Commissioner wins in Eichmann appeal

Insights by Rosalind Li 

Commissioner wins in Eichmann appeal: Federal Court tightens the screws on the ‘Active Asset’ Test

Published in the Thomson Reuters Weekly Tax Bulletin (23 January 2020)

The small business CGT concessions can provide significant tax relief for taxpayers selling their business assets. Among other things, these concessions require that the asset being sold must be an ‘active asset’, which is defined in subsection 152-40(1) of the Income Tax Assessment Act 1997 (Cth) (ITAA 1997) as an asset that is ‘used’ or ‘held ready for use’ in the course of carrying on a business.

Just how ‘active’ does an asset need to be? What is the proportion of the asset that needs to be ‘used’, and what is the adequate level of connection of that ‘use’ to the ‘business’?

In the recent case of FCT v Eichmann [2019] FCA 2155 (Eichmann), reported at 2020 WTB 1 [23], the Federal Court reversed the decision of the AAT and held that the land which was used to store business assets was not an ‘active asset’. In doing so, the Federal Court has considerably tightened the scope of what can constitute an ‘active asset’ through its interpretation of the requirements of the active asset test.

Exercise brief: Write the next part of the article on the Eichmann appeal and the active asset test, picking up after its final sentence.

Supplied material:
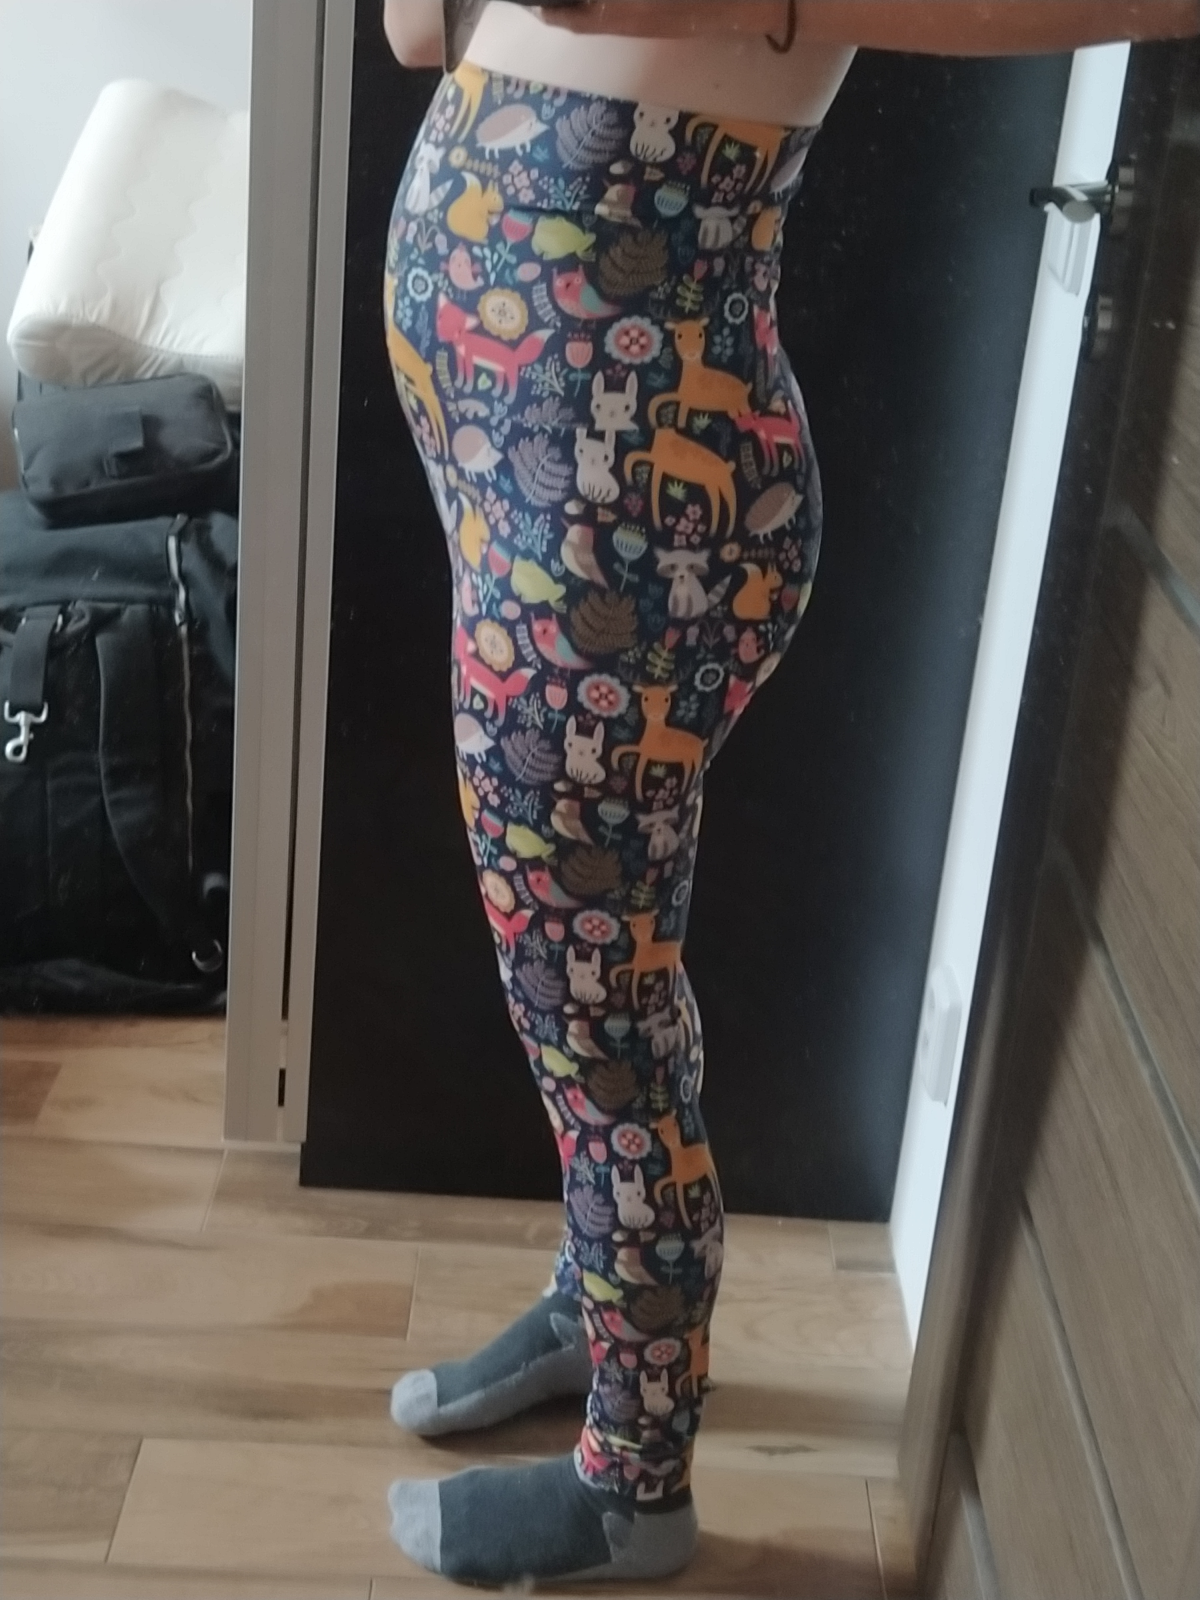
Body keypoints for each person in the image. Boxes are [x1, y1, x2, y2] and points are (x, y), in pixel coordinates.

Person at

Exercise response:
It appears that following Eichmann, taxpayers who sell real property and wish to claim the small business CGT concessions will need to demonstrate that the land in question is predominantly and directly used in the ordinary course of carrying on the business activities that produce assessable income.

The uncertainties raised by the use of particular terms such as ‘predominantly’, ‘direct’, ‘ordinary’ and ‘assessable income’ will likely create difficulties particularly for taxpayers that own land that is partially used in a related business. The case is also a timely reminder that the small business CGT concessions are anything but simple!

This article discusses the relevant background facts, the key issue in dispute, the reasoning of the Federal Court, and the implications of the case.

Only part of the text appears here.